Shaping a More
Sustainable Future

Colgate University geography professors and environmental experts Adam Burnett and Peter Klepeis explain how small actions can have big impacts

Open young minds and you can change the world. For two professors at Colgate University, this unspoken mantra motivates them as they instruct the next generation on sustainability and the environment. 

And their lessons have had an undeniable impact. Adam Burnett, a professor of Geography and Environmental Studies, and Peter Klepeis, a professor of Geography, helped spark the idea for Fair Harbor. Not so long ago, cofounders Jake and Caroline studied with the inspiring academics while earning their undergraduate degrees in geography at Colgate. "Their classes, coupled with my independent study project on the global plastic problem, laid the foundation for Fair Harbor," says Jake.

Here, we talk with the environmental experts about remaining hopeful amid continuing challenges and how the simple act of altering your ethos can change the future for the better.

We talk a lot about sustainability and environmentalism these days. When do you think climate change became part of the public consciousness?

Prof. Adam Burnett:  Atmospheric scientists knew about it before then, but in 1988 there was a broad heat event and drought in the United States. That was the summer when Yellowstone National Park caught fire and burned. It was a significant event in the American psychology. It was the largest wildfire in the recorded history of Yellowstone National Park in the United States. Shortly after that, there were Congressional hearings on why it was so hot that summer and in those hearings, there was one famous climatologist who spoke and he said, “Look, this is it. Climate change is happening.” Shortly after that, the World Meteorological Organization (WMO) and the United Nations created the Intergovernmental Panel on Channel Change (IPCC) were formed. 

A buffalo escapes the flames in Yellowstone National Park, 1988

Photo courtesy of National Park Service

Firefighters in Yellowstone National Park, 1988

Jim Peaco, National Park Service

Today, some of your classes explore the science and social and political implications on the environment. Why is it important to consider the whole picture?
☆ ☆ ☆ ☆ ☆
Required work:
- A) In one to three sentences, explain why Adam Burnett, in the Colgate interview, ties climate change's entry into public consciousness to 1988.
- B) Translate this sentence from the Colgate interview into Spanish: "It was the largest wildfire in the recorded history of Yellowstone National Park in the United States."

Given data:
☆ ☆ ☆ ☆ ☆
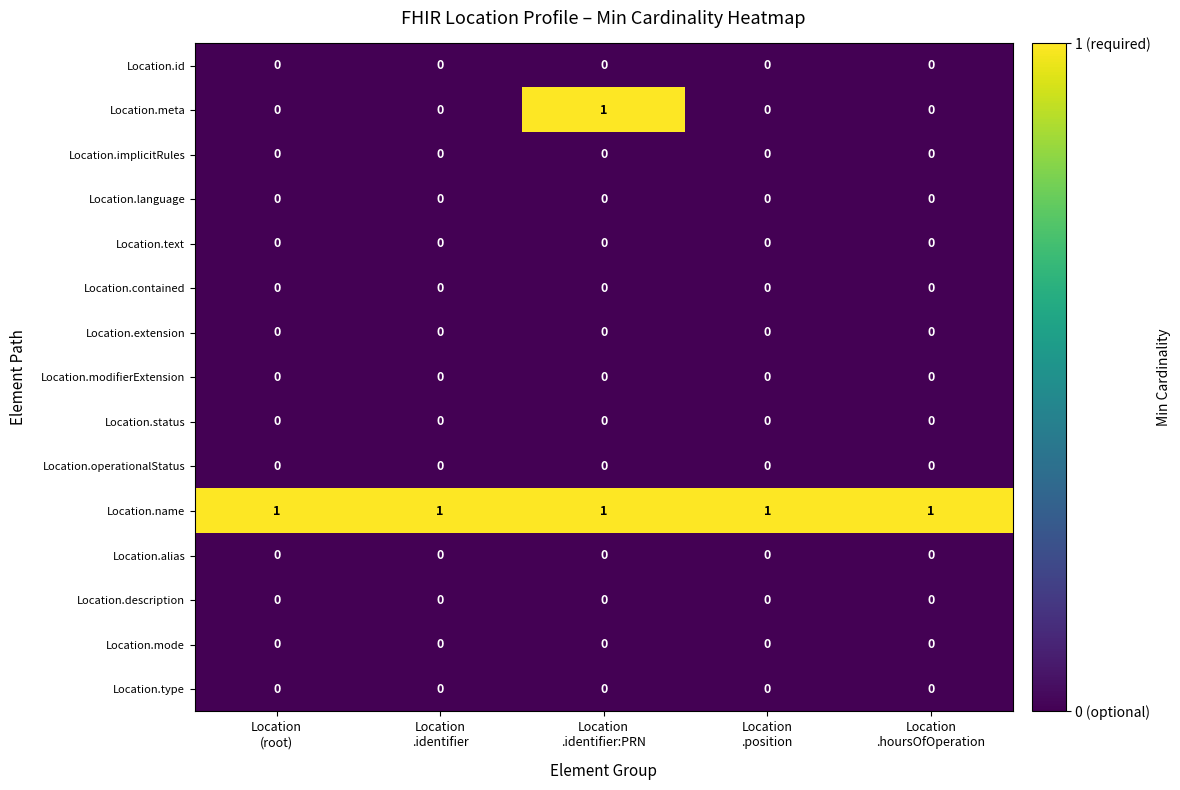

Which series has the largest range (max minus min)?

Location.meta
☆ ☆ ☆ ☆ ☆
Answers given:
- A) In 1988 a broad heat event and drought struck the United States, and Yellowstone National Park burned in the largest wildfire in its recorded history, which was a significant event in the American psychology. Shortly afterward, Congressional hearings examined why that summer was so hot, and a famous climatologist told them that climate change was happening.

- B) Fue el mayor incendio forestal de la historia registrada del Parque Nacional Yellowstone, en los Estados Unidos.